You can now start the course for real. In front of you should be a orange and white kite. On the map this is in the middle of the triangle. Either using a compass or by aligning features on the ground with those on the map 'orientate' your map. Decide how to get to the first control and then go! On the easy courses you should be able to take a route along footpaths. As you move, try and keep the map pointing the right way and identify features on the map as you pass them. When you get to each control check that it is the right one using the letters/numbers shown on your control descriptions. Then use your electronic card to register at the control.

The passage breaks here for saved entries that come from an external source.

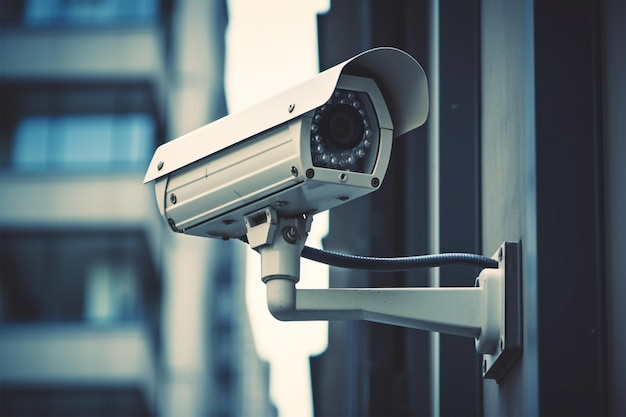
At what (x,y) coordinates should I click in order to perform the action: click on screws. Please return your answer as a coordinate pair (x, y). The image size is (626, 417). Looking at the image, I should click on (312, 172), (375, 180), (290, 109).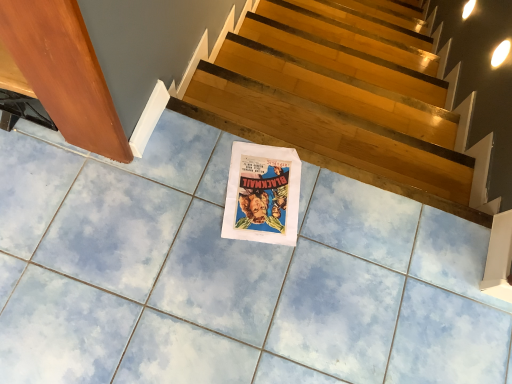
This screenshot has width=512, height=384. What do you see at coordinates (341, 96) in the screenshot? I see `wooden at upper center` at bounding box center [341, 96].

This screenshot has width=512, height=384. In order to click on wooden at upper center in this screenshot , I will do `click(341, 96)`.

At what (x,y) coordinates should I click in order to perform the action: click on white paper at center. Please return your answer as a coordinate pair (x, y). The image size is (512, 384). Looking at the image, I should click on (262, 194).

Measure the distance between point [289,227] and camera.

Point [289,227] is 1.19 meters away from camera.

What do you see at coordinates (262, 194) in the screenshot?
I see `white paper at center` at bounding box center [262, 194].

Locate an element on the screen. wooden at upper center is located at coordinates (341, 96).

Based on their positions, is white paper at center located to the left or right of wooden at upper center?

In the image, white paper at center appears on the left side of wooden at upper center.

Is white paper at center further to camera compared to wooden at upper center?

No, white paper at center is closer to the camera.

Which point is more distant from viewer, (247, 208) or (457, 114)?

The point (457, 114) is behind.

From the image's perspective, is white paper at center above wooden at upper center?

No, from the image's perspective, white paper at center is not on top of wooden at upper center.

From a real-world perspective, which is physically below, white paper at center or wooden at upper center?

wooden at upper center, from a real-world perspective.

Considering the relative sizes of white paper at center and wooden at upper center in the image provided, is white paper at center thinner than wooden at upper center?

No, white paper at center is not thinner than wooden at upper center.

Considering the sizes of white paper at center and wooden at upper center in the image, is white paper at center taller or shorter than wooden at upper center?

Clearly, white paper at center is shorter compared to wooden at upper center.

In the scene shown: Considering the relative sizes of white paper at center and wooden at upper center in the image provided, is white paper at center smaller than wooden at upper center?

Yes.

Is wooden at upper center located within white paper at center?

No, wooden at upper center is located outside of white paper at center.

Is white paper at center beside wooden at upper center?

No, white paper at center is not beside wooden at upper center.

Is white paper at center turned away from wooden at upper center?

white paper at center is not turned away from wooden at upper center.

From the picture: What's the angular difference between white paper at center and wooden at upper center's facing directions?

There is a 14.6-degree angle between the facing directions of white paper at center and wooden at upper center.

Where is `stairs that is under the white paper at center (from a real-world perspective)`? stairs that is under the white paper at center (from a real-world perspective) is located at coordinates (341, 96).

Does wooden at upper center appear on the right side of white paper at center?

Correct, you'll find wooden at upper center to the right of white paper at center.

Relative to white paper at center, is wooden at upper center in front or behind?

Visually, wooden at upper center is located behind white paper at center.

Which is in front, point (396, 78) or point (256, 225)?

The point (256, 225) is closer.

In the scene shown: From the image's perspective, is wooden at upper center above white paper at center?

Yes, from the image's perspective, wooden at upper center is on top of white paper at center.

From a real-world perspective, between wooden at upper center and white paper at center, who is vertically higher?

→ white paper at center is physically above.

Between wooden at upper center and white paper at center, which one has larger width?

white paper at center.

Is wooden at upper center taller than white paper at center?

Correct, wooden at upper center is much taller as white paper at center.

Does wooden at upper center have a smaller size compared to white paper at center?

No.

Is wooden at upper center inside or outside of white paper at center?

wooden at upper center is located beyond the bounds of white paper at center.

Would you say wooden at upper center is a long distance from white paper at center?

wooden at upper center is near white paper at center, not far away.

Could you tell me if wooden at upper center is facing white paper at center?

No, wooden at upper center is not aimed at white paper at center.

What's the angular difference between wooden at upper center and white paper at center's facing directions?

They differ by 14.6 degrees in their facing directions.

Where is `stairs above the white paper at center (from the image's perspective)`? The height and width of the screenshot is (384, 512). stairs above the white paper at center (from the image's perspective) is located at coordinates (341, 96).

Find the location of a particular element. Image resolution: width=512 pixels, height=384 pixels. movie poster below the wooden at upper center (from the image's perspective) is located at coordinates (262, 194).

The height and width of the screenshot is (384, 512). Identify the location of movie poster that is in front of the wooden at upper center. click(x=262, y=194).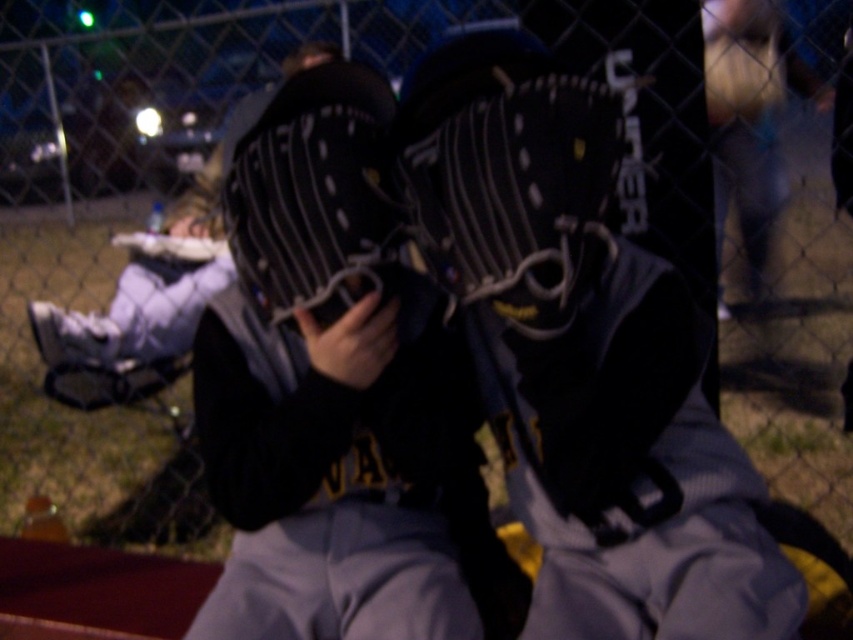
Question: Which of the following is the closest to the observer?

Choices:
 (A) black matte baseball uniform at center
 (B) dark blue jersey at center
 (C) black leather baseball glove at left
 (D) black leather baseball glove at center

Answer: (D)

Question: Which object is the farthest from the black leather baseball glove at left?

Choices:
 (A) dark blue jersey at center
 (B) black leather baseball glove at center

Answer: (A)

Question: Which point is farther to the camera?

Choices:
 (A) (535, 157)
 (B) (155, 264)

Answer: (B)

Question: Can you confirm if black leather baseball glove at center is smaller than black leather baseball glove at left?

Choices:
 (A) yes
 (B) no

Answer: (A)

Question: Does dark blue jersey at center have a larger size compared to black matte baseball uniform at center?

Choices:
 (A) yes
 (B) no

Answer: (A)

Question: Is dark blue jersey at center bigger than black leather baseball glove at center?

Choices:
 (A) no
 (B) yes

Answer: (B)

On your control descriptions you will find the time at which courses close. Make sure you are back before then, even if you don't complete the whole course, so that the controls can be collected in. When you have punched the last control on your course either follow the tapes or navigate the short distance to the finish. Here you will find a final electronic control at which to register your finish time. From the finish, follow the tapes back to the download tent in the car park. The golden rule of orienteering is you must report to the download tent whether or not you complete your course. If you don't, the organisers will spend hours out in the forest looking for you after the event has ended. At download your electronic card will be downloaded onto a computer, and you will be given a printout showing your split time between each control and total time overall. Nearby you will find a 'washing line' or board with other competitors results on, as well as somewhere where you can help yourself to a well-earned cup of squash.